Related: Rep. Henry Waxman announces retirement from Congress (Updated)

According to the LA County Registrar/Recorder, most of the candidates (14 of 25) are Democrats in a district that is 44 percent registered Democrats. There are five Republicans (the district is 39 percent registered GOP), one candidate each from the Libertarian and Green Party, and four who declined to state a party (28 percent of voters are neither Democrats nor Republicans).

Ballots in the district will be long as they will list every name. California allows anyone from any party to vote for any candidate in the June 3rd primary, with the top two finishers facing off in November.

Related: View a list of candidates for Southern California congressional seats

The field includes some veteran politicos:

  • Democratic State Senator Ted Lieu.
  • Former LA City Controller Wendy Greuel (also a Democrat).
  • Mark Matthew Herd, a Libertarian who serves on his neighborhood council.

There are also several media veterans:

  • Public radio host Matt Miller, a Democrat.
  • Brent Roske, an independent and the producer of the online series "Chasing the Hill" about running for Congress.
  • Former child actor Vince Flaherty, a Democrat who produced the movie "A Gun, A Car, A Blonde," starring Billy Bob Thornton and John Ritter.
  • There's even an actor, Patrick Kilpatrick, a Republican whose IMDb bio describes him as "one of the finest" screen villains" of his generation," appearing in "Minority Report" and "Last Man Standing."

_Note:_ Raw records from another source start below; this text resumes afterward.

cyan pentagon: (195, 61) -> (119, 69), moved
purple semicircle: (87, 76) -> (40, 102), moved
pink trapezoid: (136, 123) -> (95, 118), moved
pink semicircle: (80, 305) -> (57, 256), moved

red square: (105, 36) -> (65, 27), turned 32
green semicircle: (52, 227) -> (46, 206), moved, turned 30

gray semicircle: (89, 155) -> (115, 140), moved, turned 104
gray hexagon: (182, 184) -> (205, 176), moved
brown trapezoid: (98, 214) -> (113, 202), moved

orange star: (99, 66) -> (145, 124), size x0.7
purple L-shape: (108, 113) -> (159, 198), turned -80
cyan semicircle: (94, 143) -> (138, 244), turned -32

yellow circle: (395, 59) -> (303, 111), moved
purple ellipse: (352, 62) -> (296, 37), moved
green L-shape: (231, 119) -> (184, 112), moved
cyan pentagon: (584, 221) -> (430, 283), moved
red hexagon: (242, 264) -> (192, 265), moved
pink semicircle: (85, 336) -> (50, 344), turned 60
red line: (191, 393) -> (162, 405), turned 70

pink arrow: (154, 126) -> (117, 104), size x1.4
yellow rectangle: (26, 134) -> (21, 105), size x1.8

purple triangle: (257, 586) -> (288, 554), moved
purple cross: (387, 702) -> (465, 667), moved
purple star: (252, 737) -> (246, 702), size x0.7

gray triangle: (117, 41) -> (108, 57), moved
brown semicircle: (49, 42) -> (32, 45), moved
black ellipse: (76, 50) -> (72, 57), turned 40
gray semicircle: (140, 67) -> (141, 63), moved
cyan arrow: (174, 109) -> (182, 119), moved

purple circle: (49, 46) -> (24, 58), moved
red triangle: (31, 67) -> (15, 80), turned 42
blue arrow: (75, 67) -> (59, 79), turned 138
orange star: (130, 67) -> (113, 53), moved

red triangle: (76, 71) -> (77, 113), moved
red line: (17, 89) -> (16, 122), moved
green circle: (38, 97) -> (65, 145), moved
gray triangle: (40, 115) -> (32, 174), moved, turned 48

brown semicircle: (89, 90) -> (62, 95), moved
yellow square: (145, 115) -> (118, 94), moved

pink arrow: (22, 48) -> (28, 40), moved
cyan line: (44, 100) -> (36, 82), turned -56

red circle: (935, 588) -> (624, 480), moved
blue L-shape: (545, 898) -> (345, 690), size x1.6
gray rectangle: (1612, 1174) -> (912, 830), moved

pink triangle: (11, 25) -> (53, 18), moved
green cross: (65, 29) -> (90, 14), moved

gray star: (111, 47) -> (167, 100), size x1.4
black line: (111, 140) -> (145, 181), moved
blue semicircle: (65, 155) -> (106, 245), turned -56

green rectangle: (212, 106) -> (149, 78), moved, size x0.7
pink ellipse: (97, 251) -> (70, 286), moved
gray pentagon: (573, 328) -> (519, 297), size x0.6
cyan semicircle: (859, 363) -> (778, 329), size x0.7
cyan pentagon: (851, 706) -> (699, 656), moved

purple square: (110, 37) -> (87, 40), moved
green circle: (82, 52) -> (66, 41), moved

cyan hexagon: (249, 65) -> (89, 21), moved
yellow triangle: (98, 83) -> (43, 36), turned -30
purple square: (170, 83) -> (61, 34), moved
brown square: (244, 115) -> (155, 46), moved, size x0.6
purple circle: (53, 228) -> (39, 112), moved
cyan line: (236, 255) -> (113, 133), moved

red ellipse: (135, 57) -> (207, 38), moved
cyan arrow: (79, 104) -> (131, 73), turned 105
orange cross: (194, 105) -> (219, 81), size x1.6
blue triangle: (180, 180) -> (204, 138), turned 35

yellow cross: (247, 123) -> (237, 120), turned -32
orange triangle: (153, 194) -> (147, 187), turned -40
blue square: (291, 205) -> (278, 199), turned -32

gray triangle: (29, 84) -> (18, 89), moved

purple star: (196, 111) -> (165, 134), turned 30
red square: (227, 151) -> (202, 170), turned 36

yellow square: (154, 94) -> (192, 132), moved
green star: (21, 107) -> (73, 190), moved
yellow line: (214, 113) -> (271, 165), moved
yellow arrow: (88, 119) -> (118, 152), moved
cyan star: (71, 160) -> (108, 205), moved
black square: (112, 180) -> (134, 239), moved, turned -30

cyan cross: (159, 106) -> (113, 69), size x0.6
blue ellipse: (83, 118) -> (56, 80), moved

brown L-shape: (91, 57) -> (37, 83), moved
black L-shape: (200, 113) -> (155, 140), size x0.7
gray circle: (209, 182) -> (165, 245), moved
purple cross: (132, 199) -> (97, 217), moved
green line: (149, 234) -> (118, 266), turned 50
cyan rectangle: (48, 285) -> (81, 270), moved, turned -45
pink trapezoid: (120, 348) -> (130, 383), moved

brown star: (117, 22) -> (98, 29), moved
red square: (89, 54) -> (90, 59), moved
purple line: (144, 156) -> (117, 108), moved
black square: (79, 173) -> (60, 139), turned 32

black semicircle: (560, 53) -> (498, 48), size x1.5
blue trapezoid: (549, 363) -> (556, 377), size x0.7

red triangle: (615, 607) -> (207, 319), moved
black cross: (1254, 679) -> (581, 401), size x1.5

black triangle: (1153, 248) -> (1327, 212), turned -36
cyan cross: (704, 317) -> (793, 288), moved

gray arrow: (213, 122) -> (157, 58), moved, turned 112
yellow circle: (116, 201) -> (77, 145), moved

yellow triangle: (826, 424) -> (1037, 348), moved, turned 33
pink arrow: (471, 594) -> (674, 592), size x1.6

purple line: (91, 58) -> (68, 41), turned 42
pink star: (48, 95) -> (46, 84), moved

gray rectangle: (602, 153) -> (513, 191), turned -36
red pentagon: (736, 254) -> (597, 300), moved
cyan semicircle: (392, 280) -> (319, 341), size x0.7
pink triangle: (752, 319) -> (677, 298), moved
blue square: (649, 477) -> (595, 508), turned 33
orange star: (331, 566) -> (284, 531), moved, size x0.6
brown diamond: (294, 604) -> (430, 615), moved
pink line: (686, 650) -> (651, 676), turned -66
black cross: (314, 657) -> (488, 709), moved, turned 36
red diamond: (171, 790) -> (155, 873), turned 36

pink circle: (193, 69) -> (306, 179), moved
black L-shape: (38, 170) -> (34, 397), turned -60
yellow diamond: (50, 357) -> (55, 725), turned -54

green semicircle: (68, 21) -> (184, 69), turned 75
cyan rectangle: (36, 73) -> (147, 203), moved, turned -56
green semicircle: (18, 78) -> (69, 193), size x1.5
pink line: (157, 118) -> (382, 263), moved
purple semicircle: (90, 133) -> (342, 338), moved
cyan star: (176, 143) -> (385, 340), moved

There are several attorneys:

  • Tom Fox, an independent.
  • Lili Gilani, a Republican who describes herself as a "Harvard lawyer."
  • Elan Carr, a Republican a "criminal gang prosecutor."
  • Defense attorney David Kanuth, a Democrat.
  • "Educational equality advocate" Zein E. Obagi, Jr., a Democrat.
  • Human rights attorney Barbara Mulvaney, a Democrat who spent three years prosecuting the mastermind of the 1994 Rwandan genocide at the International Criminal Tribunal.

Other candidates include:

  • "Sports executive" Michael Shapiro, a Democrat.
  •  "Environmental technician" Michael Ian Sachs of the Green Party. 
  • "Environmental health advocate" Kevin Mottus, a Republican.
  • Social worker Kristie Holmes, a Democrat.
  • Property manager Charles Edward Lincoln III, an independent.
  • Businessman James Graf, a Democrat. 
  • New age speaker and writer Marianne Williamson, an independent who describes herself as a "Women's Advocate/Entrepreneur."

Some candidates declined to describe themselves in registration papers: 

  • Shelly Tobias, a Democrat.
  • Karl Siganporia, a Democrat who actually lives in Northern California (you don't have to live in a district to run there as a member of Congress).
  • Derrick Ferree, a Democrat.
  •  Christopher David, a Republican.
  • Robert Baker, a Democrat.

This district not only includes Beverly Hills and Topanga Canyon, it also stretches along the coastline from Rancho Palos Verdes north of Malibu. Given the very large field, voters in California's 33rd Congressional District can expect their mailboxes to be stuffed with campaign mailers over the next few weeks.